We also know that if 2 angles of a triangle are equal, then the pair of sides opposite to these angles will also be equal, that means if A = B, then a = b. Therefore, triangle ABC is an isosceles triangle.
Hence, from both the above conclusions, we can say that triangle ABC is either a right-angled triangle or an isosceles triangle. Therefore, option C is the correct answer.

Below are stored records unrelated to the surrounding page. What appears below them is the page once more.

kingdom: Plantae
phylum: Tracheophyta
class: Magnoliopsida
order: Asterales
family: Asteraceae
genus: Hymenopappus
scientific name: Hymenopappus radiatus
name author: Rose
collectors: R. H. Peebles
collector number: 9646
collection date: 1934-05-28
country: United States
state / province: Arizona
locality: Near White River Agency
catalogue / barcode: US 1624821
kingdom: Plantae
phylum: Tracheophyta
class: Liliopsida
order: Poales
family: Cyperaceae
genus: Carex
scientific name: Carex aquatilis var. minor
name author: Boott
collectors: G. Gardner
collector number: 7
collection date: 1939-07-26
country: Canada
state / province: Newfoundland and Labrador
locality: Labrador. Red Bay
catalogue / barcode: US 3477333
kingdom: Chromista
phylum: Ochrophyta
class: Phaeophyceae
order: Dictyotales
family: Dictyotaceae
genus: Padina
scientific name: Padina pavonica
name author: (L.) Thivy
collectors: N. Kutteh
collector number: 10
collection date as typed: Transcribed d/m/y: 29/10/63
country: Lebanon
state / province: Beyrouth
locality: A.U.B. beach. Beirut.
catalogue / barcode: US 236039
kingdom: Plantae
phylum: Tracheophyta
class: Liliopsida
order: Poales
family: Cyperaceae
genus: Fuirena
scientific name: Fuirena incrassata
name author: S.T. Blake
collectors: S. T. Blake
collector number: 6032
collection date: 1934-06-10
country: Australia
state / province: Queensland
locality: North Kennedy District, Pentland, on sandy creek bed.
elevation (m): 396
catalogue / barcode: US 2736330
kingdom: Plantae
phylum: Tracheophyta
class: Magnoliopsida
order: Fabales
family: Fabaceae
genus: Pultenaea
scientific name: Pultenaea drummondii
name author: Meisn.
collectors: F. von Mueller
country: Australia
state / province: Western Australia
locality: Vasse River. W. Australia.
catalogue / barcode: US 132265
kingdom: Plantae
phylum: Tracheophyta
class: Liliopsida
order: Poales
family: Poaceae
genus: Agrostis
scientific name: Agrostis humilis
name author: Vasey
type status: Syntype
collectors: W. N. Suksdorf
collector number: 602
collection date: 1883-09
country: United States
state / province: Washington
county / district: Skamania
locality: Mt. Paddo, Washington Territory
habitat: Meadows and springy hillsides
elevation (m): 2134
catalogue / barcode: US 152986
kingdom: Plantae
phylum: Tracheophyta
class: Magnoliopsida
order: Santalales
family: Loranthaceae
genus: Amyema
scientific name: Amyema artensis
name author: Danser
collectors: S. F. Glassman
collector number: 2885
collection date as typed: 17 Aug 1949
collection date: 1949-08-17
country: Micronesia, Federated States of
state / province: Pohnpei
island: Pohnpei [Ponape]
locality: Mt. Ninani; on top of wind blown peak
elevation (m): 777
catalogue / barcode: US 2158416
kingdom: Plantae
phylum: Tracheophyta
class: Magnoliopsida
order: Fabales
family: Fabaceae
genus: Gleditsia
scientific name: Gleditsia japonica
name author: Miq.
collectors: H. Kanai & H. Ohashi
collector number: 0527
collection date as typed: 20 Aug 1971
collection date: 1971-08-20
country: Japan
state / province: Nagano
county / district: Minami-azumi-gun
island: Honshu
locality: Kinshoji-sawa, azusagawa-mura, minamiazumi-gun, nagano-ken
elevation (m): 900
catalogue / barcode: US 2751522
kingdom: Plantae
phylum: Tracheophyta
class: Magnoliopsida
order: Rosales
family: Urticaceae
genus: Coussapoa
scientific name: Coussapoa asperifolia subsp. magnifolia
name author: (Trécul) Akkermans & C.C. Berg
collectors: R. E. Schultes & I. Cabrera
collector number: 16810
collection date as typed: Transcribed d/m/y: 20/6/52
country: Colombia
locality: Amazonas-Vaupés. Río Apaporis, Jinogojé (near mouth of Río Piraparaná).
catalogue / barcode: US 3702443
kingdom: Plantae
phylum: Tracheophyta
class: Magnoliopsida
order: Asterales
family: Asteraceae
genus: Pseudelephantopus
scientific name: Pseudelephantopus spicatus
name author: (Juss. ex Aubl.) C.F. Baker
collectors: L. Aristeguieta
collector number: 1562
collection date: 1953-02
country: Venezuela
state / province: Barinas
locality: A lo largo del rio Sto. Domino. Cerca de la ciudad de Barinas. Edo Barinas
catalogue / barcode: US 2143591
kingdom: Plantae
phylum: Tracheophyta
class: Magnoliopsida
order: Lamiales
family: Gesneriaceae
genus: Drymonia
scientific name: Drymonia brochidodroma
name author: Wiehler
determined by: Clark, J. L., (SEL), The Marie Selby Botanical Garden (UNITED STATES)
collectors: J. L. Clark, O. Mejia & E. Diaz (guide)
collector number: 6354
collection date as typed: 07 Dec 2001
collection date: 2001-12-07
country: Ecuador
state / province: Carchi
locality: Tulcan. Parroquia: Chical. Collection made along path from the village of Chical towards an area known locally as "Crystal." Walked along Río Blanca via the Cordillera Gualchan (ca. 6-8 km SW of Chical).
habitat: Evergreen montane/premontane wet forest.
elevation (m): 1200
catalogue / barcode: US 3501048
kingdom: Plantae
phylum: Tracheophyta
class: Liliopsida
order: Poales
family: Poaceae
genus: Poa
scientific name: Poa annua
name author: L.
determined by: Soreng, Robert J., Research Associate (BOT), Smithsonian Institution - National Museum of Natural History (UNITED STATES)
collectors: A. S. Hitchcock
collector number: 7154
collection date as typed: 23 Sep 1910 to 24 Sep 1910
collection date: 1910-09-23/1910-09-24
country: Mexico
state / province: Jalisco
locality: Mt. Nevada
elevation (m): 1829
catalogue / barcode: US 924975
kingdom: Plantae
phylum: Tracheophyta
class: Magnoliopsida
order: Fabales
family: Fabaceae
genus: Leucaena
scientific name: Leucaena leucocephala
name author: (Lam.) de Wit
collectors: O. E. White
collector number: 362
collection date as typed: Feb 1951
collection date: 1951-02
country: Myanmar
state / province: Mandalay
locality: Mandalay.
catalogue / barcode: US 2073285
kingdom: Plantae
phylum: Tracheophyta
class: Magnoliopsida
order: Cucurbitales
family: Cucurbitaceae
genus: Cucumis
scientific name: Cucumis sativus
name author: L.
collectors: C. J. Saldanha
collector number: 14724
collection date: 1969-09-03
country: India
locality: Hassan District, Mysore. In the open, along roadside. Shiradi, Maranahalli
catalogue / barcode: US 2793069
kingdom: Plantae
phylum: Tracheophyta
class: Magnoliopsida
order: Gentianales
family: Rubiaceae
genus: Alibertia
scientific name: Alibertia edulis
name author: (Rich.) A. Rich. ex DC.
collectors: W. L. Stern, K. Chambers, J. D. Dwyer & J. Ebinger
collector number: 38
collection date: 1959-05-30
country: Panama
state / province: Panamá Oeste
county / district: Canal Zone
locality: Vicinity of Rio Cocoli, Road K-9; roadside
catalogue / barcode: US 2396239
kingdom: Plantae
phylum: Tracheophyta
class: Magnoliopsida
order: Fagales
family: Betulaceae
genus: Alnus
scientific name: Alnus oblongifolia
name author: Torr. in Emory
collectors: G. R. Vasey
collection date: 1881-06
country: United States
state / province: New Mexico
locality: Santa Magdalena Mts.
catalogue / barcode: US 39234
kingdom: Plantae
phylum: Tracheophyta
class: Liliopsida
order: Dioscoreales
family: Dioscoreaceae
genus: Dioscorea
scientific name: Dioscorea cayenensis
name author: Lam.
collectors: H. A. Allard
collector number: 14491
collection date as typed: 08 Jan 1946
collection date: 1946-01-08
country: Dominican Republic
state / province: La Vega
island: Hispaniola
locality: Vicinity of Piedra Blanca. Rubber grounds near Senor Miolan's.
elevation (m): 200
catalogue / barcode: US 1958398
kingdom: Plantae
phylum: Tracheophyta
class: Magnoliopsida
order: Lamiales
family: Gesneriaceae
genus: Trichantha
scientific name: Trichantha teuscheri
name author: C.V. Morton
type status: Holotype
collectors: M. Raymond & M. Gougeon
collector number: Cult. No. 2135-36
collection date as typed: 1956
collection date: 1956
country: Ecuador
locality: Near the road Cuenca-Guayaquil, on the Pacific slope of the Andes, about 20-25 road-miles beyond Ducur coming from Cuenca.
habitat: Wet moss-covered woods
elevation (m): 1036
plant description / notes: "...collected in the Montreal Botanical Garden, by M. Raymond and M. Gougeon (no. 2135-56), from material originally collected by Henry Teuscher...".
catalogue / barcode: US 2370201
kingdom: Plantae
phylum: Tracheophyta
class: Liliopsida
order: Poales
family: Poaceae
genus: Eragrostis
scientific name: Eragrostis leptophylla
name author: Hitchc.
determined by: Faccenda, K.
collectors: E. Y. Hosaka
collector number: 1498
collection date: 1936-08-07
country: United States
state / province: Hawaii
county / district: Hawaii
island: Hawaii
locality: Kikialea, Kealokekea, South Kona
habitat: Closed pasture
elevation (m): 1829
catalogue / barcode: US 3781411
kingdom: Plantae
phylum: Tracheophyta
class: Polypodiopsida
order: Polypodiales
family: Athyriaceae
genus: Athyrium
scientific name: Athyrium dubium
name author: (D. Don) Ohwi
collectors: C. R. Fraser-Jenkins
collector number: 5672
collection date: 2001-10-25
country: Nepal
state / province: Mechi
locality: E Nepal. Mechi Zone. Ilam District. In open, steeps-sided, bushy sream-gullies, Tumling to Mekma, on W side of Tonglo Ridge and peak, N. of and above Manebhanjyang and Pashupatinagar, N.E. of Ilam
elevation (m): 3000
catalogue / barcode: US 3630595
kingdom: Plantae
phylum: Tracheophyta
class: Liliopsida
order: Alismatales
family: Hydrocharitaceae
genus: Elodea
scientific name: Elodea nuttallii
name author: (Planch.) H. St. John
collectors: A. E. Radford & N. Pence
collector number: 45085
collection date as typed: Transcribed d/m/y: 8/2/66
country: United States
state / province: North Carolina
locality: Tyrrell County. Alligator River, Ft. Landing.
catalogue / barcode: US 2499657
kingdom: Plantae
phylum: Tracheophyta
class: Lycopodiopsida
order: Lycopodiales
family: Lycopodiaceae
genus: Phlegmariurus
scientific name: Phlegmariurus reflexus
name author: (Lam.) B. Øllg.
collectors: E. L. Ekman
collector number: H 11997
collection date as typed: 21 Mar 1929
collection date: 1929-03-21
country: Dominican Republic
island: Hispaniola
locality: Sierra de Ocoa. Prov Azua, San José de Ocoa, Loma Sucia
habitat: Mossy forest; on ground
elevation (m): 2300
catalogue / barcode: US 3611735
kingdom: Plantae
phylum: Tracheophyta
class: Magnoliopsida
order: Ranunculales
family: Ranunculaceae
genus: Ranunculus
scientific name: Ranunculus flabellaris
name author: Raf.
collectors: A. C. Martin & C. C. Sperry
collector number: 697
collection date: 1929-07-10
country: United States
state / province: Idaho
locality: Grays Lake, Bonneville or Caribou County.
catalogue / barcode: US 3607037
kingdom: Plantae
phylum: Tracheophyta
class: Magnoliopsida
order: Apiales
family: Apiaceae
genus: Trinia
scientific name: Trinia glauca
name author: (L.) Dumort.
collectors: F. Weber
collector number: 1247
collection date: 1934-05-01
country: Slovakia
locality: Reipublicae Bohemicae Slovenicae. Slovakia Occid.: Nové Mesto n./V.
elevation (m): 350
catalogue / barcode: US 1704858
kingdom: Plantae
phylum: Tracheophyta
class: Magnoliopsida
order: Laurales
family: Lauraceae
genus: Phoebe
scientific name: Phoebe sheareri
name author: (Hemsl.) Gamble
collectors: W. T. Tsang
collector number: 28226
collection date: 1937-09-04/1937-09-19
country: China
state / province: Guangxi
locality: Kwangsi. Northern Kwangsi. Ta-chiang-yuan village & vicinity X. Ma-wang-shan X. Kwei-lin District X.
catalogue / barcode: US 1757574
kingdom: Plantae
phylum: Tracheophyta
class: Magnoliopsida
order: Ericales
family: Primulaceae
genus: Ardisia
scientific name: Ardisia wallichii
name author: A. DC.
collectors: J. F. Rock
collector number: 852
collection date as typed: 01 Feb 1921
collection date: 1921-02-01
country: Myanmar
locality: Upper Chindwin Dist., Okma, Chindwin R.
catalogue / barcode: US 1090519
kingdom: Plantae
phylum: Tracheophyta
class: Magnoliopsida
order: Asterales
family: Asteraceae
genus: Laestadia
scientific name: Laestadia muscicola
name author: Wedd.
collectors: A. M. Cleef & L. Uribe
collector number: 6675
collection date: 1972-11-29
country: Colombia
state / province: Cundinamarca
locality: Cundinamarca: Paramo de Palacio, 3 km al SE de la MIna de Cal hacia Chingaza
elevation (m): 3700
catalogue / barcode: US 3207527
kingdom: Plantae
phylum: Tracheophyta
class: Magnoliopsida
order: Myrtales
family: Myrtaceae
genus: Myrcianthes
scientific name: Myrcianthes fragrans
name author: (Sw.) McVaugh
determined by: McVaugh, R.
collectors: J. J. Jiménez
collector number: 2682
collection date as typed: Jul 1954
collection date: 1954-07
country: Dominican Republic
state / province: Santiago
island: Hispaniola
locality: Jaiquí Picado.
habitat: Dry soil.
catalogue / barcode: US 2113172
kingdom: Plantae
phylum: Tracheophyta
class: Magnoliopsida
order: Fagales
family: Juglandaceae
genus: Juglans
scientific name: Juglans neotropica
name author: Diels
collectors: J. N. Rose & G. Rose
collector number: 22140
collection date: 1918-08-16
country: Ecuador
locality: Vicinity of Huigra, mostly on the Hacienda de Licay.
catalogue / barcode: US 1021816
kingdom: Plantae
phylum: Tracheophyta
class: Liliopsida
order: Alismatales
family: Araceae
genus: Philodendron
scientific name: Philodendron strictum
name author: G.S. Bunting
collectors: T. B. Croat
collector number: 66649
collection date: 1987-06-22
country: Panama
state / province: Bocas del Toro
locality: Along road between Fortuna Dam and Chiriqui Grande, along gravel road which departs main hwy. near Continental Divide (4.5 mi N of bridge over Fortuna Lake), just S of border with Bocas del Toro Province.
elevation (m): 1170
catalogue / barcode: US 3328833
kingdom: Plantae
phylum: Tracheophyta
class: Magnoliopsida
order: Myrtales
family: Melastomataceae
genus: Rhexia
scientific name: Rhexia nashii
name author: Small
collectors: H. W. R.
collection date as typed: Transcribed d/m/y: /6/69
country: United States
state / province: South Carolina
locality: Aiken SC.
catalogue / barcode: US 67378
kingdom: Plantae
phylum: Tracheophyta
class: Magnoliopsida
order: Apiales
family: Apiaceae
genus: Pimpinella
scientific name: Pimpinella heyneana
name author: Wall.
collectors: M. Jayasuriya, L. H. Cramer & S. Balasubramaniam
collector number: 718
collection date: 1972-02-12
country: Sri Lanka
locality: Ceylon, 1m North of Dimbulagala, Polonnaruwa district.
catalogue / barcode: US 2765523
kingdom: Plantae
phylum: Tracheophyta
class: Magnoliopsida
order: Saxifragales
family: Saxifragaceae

Note: While solving this question, the possible mistakes we can make is while choosing the correct option. We might choose option D, which is a single case of both the possible type of triangles. Also, we need to remember that $2\sin \theta \cos \theta =\sin 2\theta$ and $\sin x-\sin y=2\cos \left( \dfrac{x+y}{2} \right)\sin \left( \dfrac{x-y}{2} \right)$.